文書抜粋:
§ §
計算ツール
標準状態換算
実状態の気体体積を、指定した基準温度・基準圧力の体積へ換算します。Nm3、Sm3、Am3は定義の違いに注意が必要です。
計算フォーム
このツールでできること
気体体積を、変換元の温度・圧力から、変換先の基準温度・基準圧力へ換算します。 基本式は V2 = V1 × (P1 / P2) × (T2 / T1) です。
適用範囲
理想気体として扱える気体の体積換算を対象にします。実在気体補正、圧縮係数Z、 相平衡、凝縮、物性データベースによる推算、Nm3やSm3の規格判定は扱いません。
実務上の注意
Nm3、Sm3、Am3 は、基準温度、基準圧力、湿り・乾き状態などの定義が資料や業界で 異なります。このツールではそれらを単位選択肢にせず、換算先の基準温度と基準圧力を明示して 換算します。
圧力は絶対圧、温度は絶対温度Kとして計算します。ゲージ圧を使う場合は、先に絶対圧へ 直してください。最終的な設計判断、安全判断、購買判断、運転条件の決定には、原典、 社内基準、適用規格を優先してください。
使用する式
標準状態体積換算式
V2 = V1 × (P1 / P2) × (T2 / T1)
- 圧力は絶対圧、温度は絶対温度Kとして計算します。
- 理想気体として、物質量が変わらない体積換算を対象にします。
- Nm3、Sm3、Am3は単位選択肢に入れず、基準温度・基準圧力を明示して換算します。
- 実務では、基準状態の定義、温度と圧力の基準値、絶対圧かゲージ圧か、実体積か基準状態体積か、計器や仕様書の条件の順に確認してください。
変数定義
| 記号 | 名称 | 説明 | 標準単位 |
|---|---|---|---|
| V1 | 変換元体積 | 実状態または変換元の基準状態での体積です。 | m3 |
| P1 | 変換元圧力 | 変換元状態の絶対圧です。 | Pa |
| T1 | 変換元温度 | 変換元状態の絶対温度です。 | K |
| P2 | 変換先圧力 | 変換先の基準状態の絶対圧です。 | Pa |
| T2 | 変換先温度 | 変換先の基準状態の絶対温度です。 | K |
単位上の注意
- 入力前に、資料が標準状態、基準状態、実状態のどれを指しているかを確認してください。
§ §
データ:
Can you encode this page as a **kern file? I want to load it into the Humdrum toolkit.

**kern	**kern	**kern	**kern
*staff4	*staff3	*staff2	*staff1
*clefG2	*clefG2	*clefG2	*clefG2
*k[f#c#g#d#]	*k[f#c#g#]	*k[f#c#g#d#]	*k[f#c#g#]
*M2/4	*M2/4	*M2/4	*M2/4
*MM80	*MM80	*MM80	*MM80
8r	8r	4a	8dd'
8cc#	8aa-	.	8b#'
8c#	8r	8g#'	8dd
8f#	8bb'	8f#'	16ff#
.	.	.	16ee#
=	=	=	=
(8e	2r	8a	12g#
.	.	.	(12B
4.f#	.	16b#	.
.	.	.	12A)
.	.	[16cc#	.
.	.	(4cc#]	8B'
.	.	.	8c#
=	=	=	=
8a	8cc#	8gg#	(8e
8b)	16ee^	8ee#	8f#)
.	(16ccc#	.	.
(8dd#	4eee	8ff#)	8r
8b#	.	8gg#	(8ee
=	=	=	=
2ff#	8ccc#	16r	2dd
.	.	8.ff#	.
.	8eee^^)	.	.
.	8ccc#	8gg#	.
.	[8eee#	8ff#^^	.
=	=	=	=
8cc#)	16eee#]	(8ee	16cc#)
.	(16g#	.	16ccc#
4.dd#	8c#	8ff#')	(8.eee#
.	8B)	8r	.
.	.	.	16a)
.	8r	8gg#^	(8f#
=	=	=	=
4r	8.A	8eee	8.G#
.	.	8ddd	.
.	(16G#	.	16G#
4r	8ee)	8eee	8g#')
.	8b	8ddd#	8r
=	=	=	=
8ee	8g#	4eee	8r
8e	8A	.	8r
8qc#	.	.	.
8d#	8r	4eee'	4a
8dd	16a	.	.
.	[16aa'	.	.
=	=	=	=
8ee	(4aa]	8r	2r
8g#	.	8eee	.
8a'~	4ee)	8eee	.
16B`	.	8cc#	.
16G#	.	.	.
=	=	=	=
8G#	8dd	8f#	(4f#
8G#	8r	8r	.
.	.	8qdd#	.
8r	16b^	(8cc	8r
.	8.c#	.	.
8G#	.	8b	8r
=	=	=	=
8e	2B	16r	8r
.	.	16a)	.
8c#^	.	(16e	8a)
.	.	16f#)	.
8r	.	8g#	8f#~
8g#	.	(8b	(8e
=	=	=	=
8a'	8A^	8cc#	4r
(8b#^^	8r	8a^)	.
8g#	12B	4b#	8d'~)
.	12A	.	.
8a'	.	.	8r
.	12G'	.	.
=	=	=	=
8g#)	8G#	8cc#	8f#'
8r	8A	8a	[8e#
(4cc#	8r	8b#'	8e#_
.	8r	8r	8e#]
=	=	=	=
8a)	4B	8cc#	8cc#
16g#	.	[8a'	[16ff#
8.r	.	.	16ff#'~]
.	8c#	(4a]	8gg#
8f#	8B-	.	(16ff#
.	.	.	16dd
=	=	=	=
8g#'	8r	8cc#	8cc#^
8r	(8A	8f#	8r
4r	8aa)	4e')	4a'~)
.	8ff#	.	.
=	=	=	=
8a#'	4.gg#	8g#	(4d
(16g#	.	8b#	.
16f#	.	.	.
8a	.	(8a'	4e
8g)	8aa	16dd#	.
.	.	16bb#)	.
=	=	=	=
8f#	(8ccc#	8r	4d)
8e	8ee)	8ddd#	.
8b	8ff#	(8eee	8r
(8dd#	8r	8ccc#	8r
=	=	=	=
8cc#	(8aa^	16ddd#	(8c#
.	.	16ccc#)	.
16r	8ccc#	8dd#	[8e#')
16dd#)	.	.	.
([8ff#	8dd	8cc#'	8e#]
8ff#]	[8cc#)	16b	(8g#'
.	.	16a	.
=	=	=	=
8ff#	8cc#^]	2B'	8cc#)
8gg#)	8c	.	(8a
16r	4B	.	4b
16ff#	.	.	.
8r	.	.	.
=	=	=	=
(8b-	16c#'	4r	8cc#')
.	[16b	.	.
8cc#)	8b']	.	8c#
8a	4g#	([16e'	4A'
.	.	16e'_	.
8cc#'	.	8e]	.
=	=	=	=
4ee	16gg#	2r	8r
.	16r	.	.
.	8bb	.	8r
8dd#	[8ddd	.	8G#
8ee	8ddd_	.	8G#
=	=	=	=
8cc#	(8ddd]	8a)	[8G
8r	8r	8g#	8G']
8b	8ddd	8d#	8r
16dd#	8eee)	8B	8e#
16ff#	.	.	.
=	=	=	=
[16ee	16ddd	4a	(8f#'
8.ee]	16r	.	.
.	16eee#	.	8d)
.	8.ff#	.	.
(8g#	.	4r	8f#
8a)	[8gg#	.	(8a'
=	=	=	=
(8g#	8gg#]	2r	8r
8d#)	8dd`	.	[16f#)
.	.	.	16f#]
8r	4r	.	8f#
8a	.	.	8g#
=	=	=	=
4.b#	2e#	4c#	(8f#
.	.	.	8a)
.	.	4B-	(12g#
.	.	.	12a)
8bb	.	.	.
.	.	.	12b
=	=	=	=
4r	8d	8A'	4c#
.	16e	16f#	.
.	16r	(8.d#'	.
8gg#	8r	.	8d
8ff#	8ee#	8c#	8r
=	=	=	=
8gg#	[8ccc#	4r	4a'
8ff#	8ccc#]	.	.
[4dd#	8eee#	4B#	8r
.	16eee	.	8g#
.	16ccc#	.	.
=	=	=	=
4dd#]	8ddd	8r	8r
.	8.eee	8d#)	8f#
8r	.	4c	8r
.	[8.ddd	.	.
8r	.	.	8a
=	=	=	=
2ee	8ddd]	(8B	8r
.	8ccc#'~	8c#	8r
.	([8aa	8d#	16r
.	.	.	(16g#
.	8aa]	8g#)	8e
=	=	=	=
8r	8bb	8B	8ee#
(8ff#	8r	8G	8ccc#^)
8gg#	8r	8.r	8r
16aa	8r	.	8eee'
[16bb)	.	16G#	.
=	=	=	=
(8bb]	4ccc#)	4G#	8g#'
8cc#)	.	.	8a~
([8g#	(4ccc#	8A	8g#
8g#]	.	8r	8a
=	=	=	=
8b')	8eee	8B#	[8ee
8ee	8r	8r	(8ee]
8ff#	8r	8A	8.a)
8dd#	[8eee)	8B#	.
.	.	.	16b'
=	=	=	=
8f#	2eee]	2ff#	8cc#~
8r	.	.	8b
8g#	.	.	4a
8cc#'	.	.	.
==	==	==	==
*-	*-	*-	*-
§ §
演習課題:
標準状態換算の本文について答えよ。
(a) 圧力と温度は、それぞれ何として計算するとされているか。
(b) Nm3、Sm3、Am3 の定義で資料や業界により異なる項目として挙げられている三つは何か。
(c) 変数定義における P2 の標準単位は何か。
解答には本文の記述のみを用いること。

解答例:
(a) 圧力は絶対圧、温度は絶対温度Kとして計算する。
(b) 基準温度、基準圧力、湿り・乾き状態。
(c) Pa。